Summer vacation was drawing closer, and with it the mountains and the scent of the pines at sunset. Some teachers had stayed put and had organized summer courses to which I was sent. I loved the lessons outdoors, the feeling of freedom, the cheerful and sunburnt teachers. Nobody talked about the war. Yet not too far away was a POW camp, off limits to us.
One day I was sitting on the veranda busy with my homework. The last sunbeams cast a yellowish light on my paper. Suddenly I noticed that I had written the date of July 14 in my notebook. The Bastille! France’s famous day! The holiday of holidays! “Allons enfants de la patrie.” By the time it was twilight, I had gathered as many white roses in the garden as I could carry. I ran to the edge of the woods. The thorns pierced my summer dress. I cried in pain and fear. But I was firmly determined to go through with my adventure, come what may.
I stood still right in front of the barbed wire.
Some figures were discernible behind the fence. Too late to make a retreat. They had seen me. I was small, but I was wearing a white dress and carrying a bouquet of roses of the same color. The men had black beards, black eyes, they didn’t stir. Bells were pealing in the village. Peace, suppertime—and again the fear of being discovered, of not being able to transmit my message to them. For a long time I just stood there, motionless. The bells ceased to peal.
“Let’s go,” I thought, “let’s go! After all you’re a soldier’s daughter.”

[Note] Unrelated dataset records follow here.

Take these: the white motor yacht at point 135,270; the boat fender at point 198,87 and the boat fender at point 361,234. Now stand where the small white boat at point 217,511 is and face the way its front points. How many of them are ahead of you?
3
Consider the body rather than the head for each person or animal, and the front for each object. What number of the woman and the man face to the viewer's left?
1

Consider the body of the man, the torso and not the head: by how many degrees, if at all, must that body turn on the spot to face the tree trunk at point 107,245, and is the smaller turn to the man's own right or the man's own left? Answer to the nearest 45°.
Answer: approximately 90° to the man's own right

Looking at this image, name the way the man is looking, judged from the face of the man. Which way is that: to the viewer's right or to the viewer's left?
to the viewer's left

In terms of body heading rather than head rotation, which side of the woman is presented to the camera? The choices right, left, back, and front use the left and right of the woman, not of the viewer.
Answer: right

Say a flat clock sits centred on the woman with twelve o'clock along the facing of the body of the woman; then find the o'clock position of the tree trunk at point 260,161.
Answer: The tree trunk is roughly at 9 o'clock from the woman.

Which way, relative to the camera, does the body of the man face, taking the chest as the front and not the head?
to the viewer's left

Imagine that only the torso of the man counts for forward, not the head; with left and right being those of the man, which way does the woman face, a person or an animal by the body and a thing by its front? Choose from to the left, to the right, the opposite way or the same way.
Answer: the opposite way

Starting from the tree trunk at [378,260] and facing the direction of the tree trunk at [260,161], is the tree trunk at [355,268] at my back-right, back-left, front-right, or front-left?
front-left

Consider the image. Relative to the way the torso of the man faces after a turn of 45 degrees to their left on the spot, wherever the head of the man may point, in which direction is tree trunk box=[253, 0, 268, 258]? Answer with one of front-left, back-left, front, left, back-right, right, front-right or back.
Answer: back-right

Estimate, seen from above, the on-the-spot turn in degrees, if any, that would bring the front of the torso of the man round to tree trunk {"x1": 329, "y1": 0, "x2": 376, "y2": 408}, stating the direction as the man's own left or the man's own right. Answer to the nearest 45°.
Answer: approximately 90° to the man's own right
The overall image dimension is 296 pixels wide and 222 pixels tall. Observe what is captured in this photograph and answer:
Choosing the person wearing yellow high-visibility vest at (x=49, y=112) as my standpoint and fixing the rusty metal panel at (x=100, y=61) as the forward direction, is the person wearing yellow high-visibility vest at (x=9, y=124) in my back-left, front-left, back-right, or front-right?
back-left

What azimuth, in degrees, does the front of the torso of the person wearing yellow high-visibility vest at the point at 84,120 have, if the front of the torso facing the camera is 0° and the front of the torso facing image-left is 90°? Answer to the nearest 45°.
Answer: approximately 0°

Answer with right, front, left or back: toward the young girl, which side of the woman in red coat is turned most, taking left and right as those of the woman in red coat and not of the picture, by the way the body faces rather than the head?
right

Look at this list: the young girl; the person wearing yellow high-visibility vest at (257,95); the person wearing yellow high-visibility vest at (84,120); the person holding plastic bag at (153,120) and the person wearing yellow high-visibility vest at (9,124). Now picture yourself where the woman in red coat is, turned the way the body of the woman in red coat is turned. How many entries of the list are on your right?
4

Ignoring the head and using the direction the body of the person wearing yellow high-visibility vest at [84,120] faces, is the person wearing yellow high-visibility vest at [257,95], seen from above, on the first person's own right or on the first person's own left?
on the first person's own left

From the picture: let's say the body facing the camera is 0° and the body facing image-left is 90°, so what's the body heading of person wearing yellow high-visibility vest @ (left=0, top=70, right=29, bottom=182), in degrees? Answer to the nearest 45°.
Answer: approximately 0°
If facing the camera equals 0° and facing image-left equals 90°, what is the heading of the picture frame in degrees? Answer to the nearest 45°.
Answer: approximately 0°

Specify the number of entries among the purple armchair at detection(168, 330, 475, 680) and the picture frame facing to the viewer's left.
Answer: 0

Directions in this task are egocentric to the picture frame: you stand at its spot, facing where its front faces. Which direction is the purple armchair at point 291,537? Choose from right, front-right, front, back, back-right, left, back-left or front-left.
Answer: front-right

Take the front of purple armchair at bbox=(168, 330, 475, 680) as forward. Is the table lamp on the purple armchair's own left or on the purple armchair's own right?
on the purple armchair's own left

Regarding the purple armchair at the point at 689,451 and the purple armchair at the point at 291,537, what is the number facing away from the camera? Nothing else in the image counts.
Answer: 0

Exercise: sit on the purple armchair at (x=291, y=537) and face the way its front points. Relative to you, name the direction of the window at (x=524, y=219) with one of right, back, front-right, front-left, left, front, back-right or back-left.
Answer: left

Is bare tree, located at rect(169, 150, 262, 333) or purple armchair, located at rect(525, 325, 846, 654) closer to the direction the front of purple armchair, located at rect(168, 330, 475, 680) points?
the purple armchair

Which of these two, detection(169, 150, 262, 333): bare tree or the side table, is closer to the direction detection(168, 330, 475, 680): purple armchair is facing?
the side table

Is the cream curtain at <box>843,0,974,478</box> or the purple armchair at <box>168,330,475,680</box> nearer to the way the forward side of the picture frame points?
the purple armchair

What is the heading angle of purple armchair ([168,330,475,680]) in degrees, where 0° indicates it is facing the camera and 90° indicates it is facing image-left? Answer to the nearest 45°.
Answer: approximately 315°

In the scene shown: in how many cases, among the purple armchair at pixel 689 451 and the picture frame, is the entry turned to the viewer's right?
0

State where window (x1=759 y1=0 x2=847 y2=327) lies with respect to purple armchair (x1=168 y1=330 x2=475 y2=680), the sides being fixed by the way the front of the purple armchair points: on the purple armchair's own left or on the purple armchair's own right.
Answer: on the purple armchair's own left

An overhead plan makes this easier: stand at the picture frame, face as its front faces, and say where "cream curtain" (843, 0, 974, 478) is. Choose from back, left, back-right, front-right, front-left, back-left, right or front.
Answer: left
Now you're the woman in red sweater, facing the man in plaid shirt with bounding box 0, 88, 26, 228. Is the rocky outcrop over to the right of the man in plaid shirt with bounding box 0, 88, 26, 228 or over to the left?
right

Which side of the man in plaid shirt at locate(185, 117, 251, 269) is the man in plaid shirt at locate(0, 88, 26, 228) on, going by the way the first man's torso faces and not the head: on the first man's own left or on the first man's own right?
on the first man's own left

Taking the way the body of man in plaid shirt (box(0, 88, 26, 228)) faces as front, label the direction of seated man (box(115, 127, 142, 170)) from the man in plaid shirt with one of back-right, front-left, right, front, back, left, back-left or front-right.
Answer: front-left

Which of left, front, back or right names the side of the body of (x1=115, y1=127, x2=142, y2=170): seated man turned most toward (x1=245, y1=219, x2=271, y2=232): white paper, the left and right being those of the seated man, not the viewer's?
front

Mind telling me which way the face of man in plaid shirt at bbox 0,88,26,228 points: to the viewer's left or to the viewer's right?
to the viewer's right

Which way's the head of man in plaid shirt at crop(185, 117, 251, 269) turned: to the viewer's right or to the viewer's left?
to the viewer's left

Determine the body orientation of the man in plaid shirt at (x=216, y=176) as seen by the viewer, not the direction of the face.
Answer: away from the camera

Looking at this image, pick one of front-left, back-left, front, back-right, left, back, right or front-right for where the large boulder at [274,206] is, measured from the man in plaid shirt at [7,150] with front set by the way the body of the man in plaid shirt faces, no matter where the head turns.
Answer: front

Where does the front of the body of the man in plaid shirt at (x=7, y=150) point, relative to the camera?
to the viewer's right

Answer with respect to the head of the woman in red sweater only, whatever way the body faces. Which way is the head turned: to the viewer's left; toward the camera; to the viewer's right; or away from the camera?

I drew a rose from my bouquet and held it up to them. I couldn’t notice any movement on the other side. They just stood there, rigid and stiff like tin soldiers. Then I drew a little closer to them, and in my childish voice and in my best French, I said: “Today is the Fourteenth of July. I thought the roses would make you happy.” I pushed a rose through a hole in the barbed wire fence, a hand suddenly moved, grabbed, then other hands also dared to reach out. Breathlessly, I quickly handed over all my roses, as though accomplishing a glorious and forbidden feat. No other word was spoken.